Google Cloud Professional Data Engineer — Question 216
You are migrating a large number of files from a public HTTPS endpoint to Cloud Storage. The files are protected from unauthorized access using signed URLs. You created a TSV file that contains the list of object URLs and started a transfer job by using Storage Transfer Service. You notice that the job has run for a long time and eventually failed. Checking the logs of the transfer job reveals that the job was running fine until one point, and then it failed due to HTTP 403 errors on the remaining files. You verified that there were no changes to the source system. You need to fix the problem to resume the migration process. What should you do?
Answer options
- A. Set up Cloud Storage FUSE, and mount the Cloud Storage bucket on a Compute Engine instance. Remove the completed files from the TSV file. Use a shell script to iterate through the TSV file and download the remaining URLs to the FUSE mount point.
- B. Renew the TLS certificate of the HTTPS endpoint. Remove the completed files from the TSV file and rerun the Storage Transfer Service job.

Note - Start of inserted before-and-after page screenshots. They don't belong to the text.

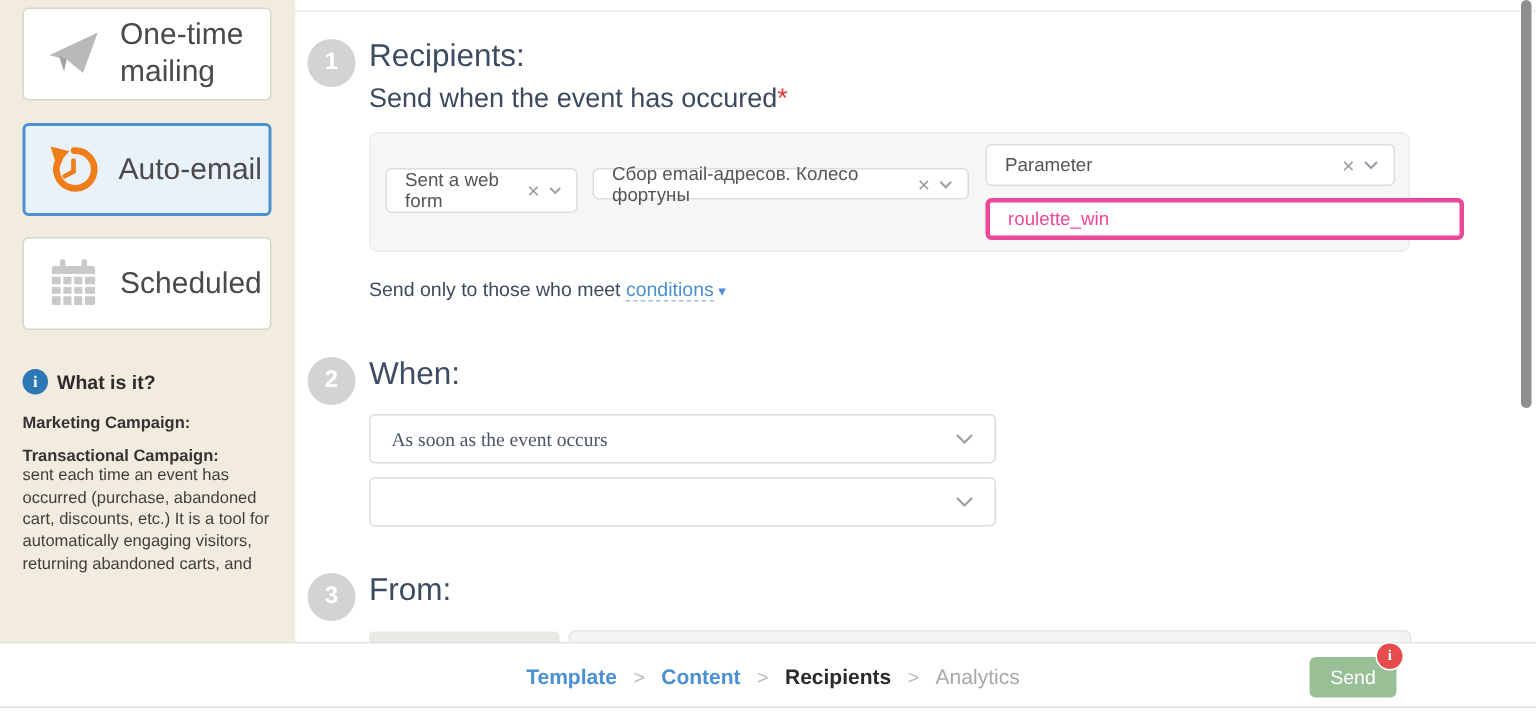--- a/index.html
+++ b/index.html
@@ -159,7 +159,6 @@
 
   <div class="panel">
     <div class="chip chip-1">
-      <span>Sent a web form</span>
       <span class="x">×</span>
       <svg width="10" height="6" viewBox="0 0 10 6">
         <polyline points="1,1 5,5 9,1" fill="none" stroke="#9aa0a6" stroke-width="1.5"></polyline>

- C. Create a new TSV file for the remaining files by generating signed URLs with a longer validity period. Split the TSV file into multiple smaller files and submit them as separate Storage Transfer Service jobs in parallel.
- D. Update the file checksums in the TSV file from using MD5 to SHA256. Remove the completed files from the TSV file and rerun the Storage Transfer Service job.
Correct answer: C
Explanation
The correct answer is C because generating new signed URLs with a longer validity period can help bypass the HTTP 403 errors that occurred due to expired URLs. Other options either do not address the issue of the signed URLs' validity or introduce unnecessary complexity without resolving the core problem of migration failure.